───── DATA IN THIS EXERCISE ─────

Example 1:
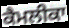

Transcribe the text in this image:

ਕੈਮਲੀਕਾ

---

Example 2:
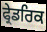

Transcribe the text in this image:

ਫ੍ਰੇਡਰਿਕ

─────

WHAT IS BEING ASKED:
Exact reproduction of the entries above is what's needed; images stay out.

ANSWER TO THE PROBLEM:
Example 1:

Transcribe the text in this image:

ਕੈਮਲੀਕਾ

---

Example 2:

Transcribe the text in this image:

ਫ੍ਰੇਡਰਿਕ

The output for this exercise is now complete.